Yargıtay Kararı 20. Hukuk Dairesi 2008/5959 E. 2008/8973 K. 23.06.2008 T.

YARGITAY KARARI
DAİRE : 20. Hukuk Dairesi
ESAS NO : 2008/5959
KARAR NO : 2008/8973
KARAR TARİHİ : 23.06.2008

MAHKEMESİ :Asliye Hukuk Mahkemesi

Taraflar arasındaki tescil davasının yapılan duruşması sonunda kurulan hükmün Yargıtayca incelenmesi davacı … tarafından istenilmekle, süresinde olduğu anlaşılan temyiz dilekçesinin kabulüne karar verildikten sonra dosya incelendi, gereği düşünüldü:

K A R A R

Hükmüne uyulan Yargıtay 20. Hukuk Dairesinin 30.01.2003 gün ve 2002/9965- 2003/239 sayılı bozma kararında özetle: “Uzmanlığına başvurulan orman bilirkişisi çekişmeli taşınmazın resmi belgelerdeki konumunu tam ve doğru olarak belirlememiştir.
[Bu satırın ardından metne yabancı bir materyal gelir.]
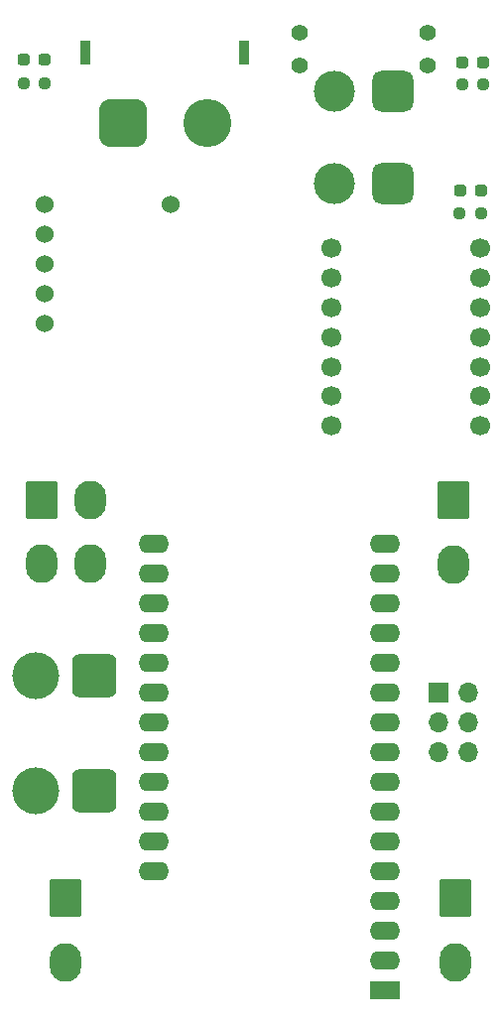
<source format=gts>
G04 #@! TF.GenerationSoftware,KiCad,Pcbnew,8.0.7*
G04 #@! TF.CreationDate,2025-01-20T10:56:57-06:00*
G04 #@! TF.ProjectId,Digit,44696769-742e-46b6-9963-61645f706362,1.2*
G04 #@! TF.SameCoordinates,Original*
G04 #@! TF.FileFunction,Soldermask,Top*
G04 #@! TF.FilePolarity,Negative*
%FSLAX46Y46*%
G04 Gerber Fmt 4.6, Leading zero omitted, Abs format (unit mm)*
G04 Created by KiCad (PCBNEW 8.0.7) date 2025-01-20 10:56:57*
%MOMM*%
%LPD*%
G01*
G04 APERTURE LIST*
G04 Aperture macros list*
%AMRoundRect*
0 Rectangle with rounded corners*
0 $1 Rounding radius*
0 $2 $3 $4 $5 $6 $7 $8 $9 X,Y pos of 4 corners*
0 Add a 4 corners polygon primitive as box body*
4,1,4,$2,$3,$4,$5,$6,$7,$8,$9,$2,$3,0*
0 Add four circle primitives for the rounded corners*
1,1,$1+$1,$2,$3*
1,1,$1+$1,$4,$5*
1,1,$1+$1,$6,$7*
1,1,$1+$1,$8,$9*
0 Add four rect primitives between the rounded corners*
20,1,$1+$1,$2,$3,$4,$5,0*
20,1,$1+$1,$4,$5,$6,$7,0*
20,1,$1+$1,$6,$7,$8,$9,0*
20,1,$1+$1,$8,$9,$2,$3,0*%
G04 Aperture macros list end*
%ADD10C,1.700000*%
%ADD11RoundRect,0.250000X1.050000X0.550000X-1.050000X0.550000X-1.050000X-0.550000X1.050000X-0.550000X0*%
%ADD12O,2.600000X1.600000*%
%ADD13RoundRect,0.760000X1.140000X1.140000X-1.140000X1.140000X-1.140000X-1.140000X1.140000X-1.140000X0*%
%ADD14C,4.000000*%
%ADD15R,0.900000X2.000000*%
%ADD16RoundRect,1.025000X-1.025000X-1.025000X1.025000X-1.025000X1.025000X1.025000X-1.025000X1.025000X0*%
%ADD17C,4.100000*%
%ADD18RoundRect,0.250001X-1.099999X-1.399999X1.099999X-1.399999X1.099999X1.399999X-1.099999X1.399999X0*%
%ADD19O,2.700000X3.300000*%
%ADD20RoundRect,0.237500X-0.287500X-0.237500X0.287500X-0.237500X0.287500X0.237500X-0.287500X0.237500X0*%
%ADD21R,1.700000X1.700000*%
%ADD22O,1.700000X1.700000*%
%ADD23C,1.524000*%
%ADD24RoundRect,0.237500X0.250000X0.237500X-0.250000X0.237500X-0.250000X-0.237500X0.250000X-0.237500X0*%
%ADD25RoundRect,0.237500X0.287500X0.237500X-0.287500X0.237500X-0.287500X-0.237500X0.287500X-0.237500X0*%
%ADD26RoundRect,0.237500X-0.250000X-0.237500X0.250000X-0.237500X0.250000X0.237500X-0.250000X0.237500X0*%
%ADD27C,1.400000*%
%ADD28RoundRect,0.770000X-0.980000X-0.980000X0.980000X-0.980000X0.980000X0.980000X-0.980000X0.980000X0*%
%ADD29C,3.500000*%
%ADD30RoundRect,0.770000X0.980000X0.980000X-0.980000X0.980000X-0.980000X-0.980000X0.980000X-0.980000X0*%
G04 APERTURE END LIST*
D10*
X52740000Y-55440000D03*
X52740000Y-57980000D03*
X52740000Y-60520000D03*
X52740000Y-63060000D03*
X52740000Y-65600000D03*
X52740000Y-68130000D03*
X52740000Y-70670000D03*
X65400000Y-55440000D03*
X65400000Y-57980000D03*
X65400000Y-60520000D03*
X65400000Y-63060000D03*
X65400000Y-65600000D03*
X65400000Y-68130000D03*
X65400000Y-70670000D03*
D11*
X57270000Y-118805000D03*
D12*
X57270000Y-116265000D03*
X57270000Y-113725000D03*
X57270000Y-111185000D03*
X57270000Y-108645000D03*
X57270000Y-106105000D03*
X57270000Y-103565000D03*
X57270000Y-101025000D03*
X57270000Y-98485000D03*
X57270000Y-95945000D03*
X57270000Y-93405000D03*
X57270000Y-90865000D03*
X57270000Y-88325000D03*
X57270000Y-85785000D03*
X57270000Y-83245000D03*
X57270000Y-80705000D03*
X37550000Y-80705000D03*
X37550000Y-83245000D03*
X37550000Y-85785000D03*
X37550000Y-88325000D03*
X37550000Y-90865000D03*
X37550000Y-93405000D03*
X37550000Y-95945000D03*
X37550000Y-98485000D03*
X37550000Y-101025000D03*
X37550000Y-103565000D03*
X37550000Y-106105000D03*
X37550000Y-108645000D03*
D13*
X32500000Y-92000000D03*
D14*
X27500000Y-92000000D03*
D15*
X31750000Y-38800000D03*
X45250000Y-38800000D03*
D16*
X34900000Y-44800000D03*
D17*
X42100000Y-44800000D03*
D18*
X63170000Y-77000000D03*
D19*
X63170000Y-82500000D03*
D20*
X26495000Y-39400000D03*
X28245000Y-39400000D03*
D21*
X61889564Y-93366282D03*
D22*
X64429564Y-93366282D03*
X61889564Y-95906282D03*
X64429564Y-95906282D03*
X61889564Y-98446282D03*
X64429564Y-98446282D03*
D23*
X28270000Y-51770000D03*
X28270000Y-54310000D03*
X28270000Y-56850000D03*
X28270000Y-59390000D03*
X28270000Y-61930000D03*
X38960000Y-51770000D03*
D24*
X65482500Y-52505000D03*
X63657500Y-52505000D03*
D25*
X65470000Y-50605000D03*
X63720000Y-50605000D03*
D13*
X32460000Y-101810000D03*
D14*
X27460000Y-101810000D03*
D26*
X63857500Y-41505000D03*
X65682500Y-41505000D03*
D18*
X63270000Y-110955000D03*
D19*
X63270000Y-116455000D03*
D26*
X26457500Y-41405000D03*
X28282500Y-41405000D03*
D18*
X30060000Y-110900000D03*
D19*
X30060000Y-116400000D03*
D27*
X49970000Y-39940000D03*
X60970000Y-39940000D03*
D28*
X57970000Y-49940000D03*
D29*
X52970000Y-49940000D03*
D20*
X63895000Y-39605000D03*
X65645000Y-39605000D03*
D18*
X27970000Y-76940000D03*
D19*
X32170000Y-76940000D03*
X27970000Y-82440000D03*
X32170000Y-82440000D03*
D27*
X60970000Y-37090000D03*
X49970000Y-37090000D03*
D30*
X57970000Y-42090000D03*
D29*
X52970000Y-42090000D03*
M02*

</source>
Nizalı taşınmaz amenajman planında ve memleket haritasında farklı yerlerde işaretlenmiştir. Bu nedenle; mahkemece eski tarihli memleket haritası, … fotoğrafları ve amenajman planı yeniden yapılacak keşifte uygulanarak taşınmaz ve çevresinin öncesinin bu belgelerde ne şekilde nitelendirildiğinin belirlenmesi” gereğine değinilmiştir. Mahkemece, bozma kararına uyulduktan sonra Hazine ve Orman Yönetiminin davalarının kabulüne, …’un davasının reddine, … bilirkişi krokisinde (A)+(B) harfleriyle gösterilen … Köyü, … mevkiinde bulunan toplam 23507.75 m2 yüzölçümündeki taşınmazın orman niteliği ile Hazine adına tapuya tesciline karar verilmiş, hüküm birleşen dosyanın davacısı … tarafından temyiz edilmiştir.
Dava dilekçesindeki açıklamaya göre dava, Medeni Yasanın 713. maddesi hükmü uyarınca tapusuz olan taşınmazın tesciline ilişkindir.
Çekişmeli taşınmazın bulunduğu yerde yargılama sırasında orman kadastrosu yapılmış ise de askı ilanları yapılmadığından kesinleşmemiştir.
Çekişmeli taşınmazın bulunduğu … Köyünde genel arazi kadastrosu 1967’de yapılmış ve sonuçları 10.01.1967 – 09.021967 tarihleri arasında ilan edilerek kesinleşmiştir.
Dosya kapsamına ve mahkemece uyulan bozma kararı gereğince işlem yapılarak hüküm kurulmuş olduğuna ve çekişmeli taşınmazın yargılama sırasında yapılan orman kadastrosunda dört tarafının orman sınırları içine alınıp kesinleştiği ve bu durumda taşınmazın 6831 Sayılı Yasanın 17/2. maddesine göre orman içi açıklığı konumu kazandığı, bu tür yerlerin kişiler adına zilyetlikle tescil edilemeyeceği ve orman sayılan yerlerden olduğu kabul edilerek gerçek kişinin davasının reddine, Hazine ve Orman Yönetiminin davasının kabulüne karar verilmesinde bir isabetsizlik bulunmadığına göre, yerinde görülmeyen temyiz itirazlarının reddiyle, usul ve yasaya uygun olan hükmün ONANMASINA, aşağıda yazılı onama harcının temyiz edene yükletilmesine 23/06/2008 gününde oybirliği ile karar verildi.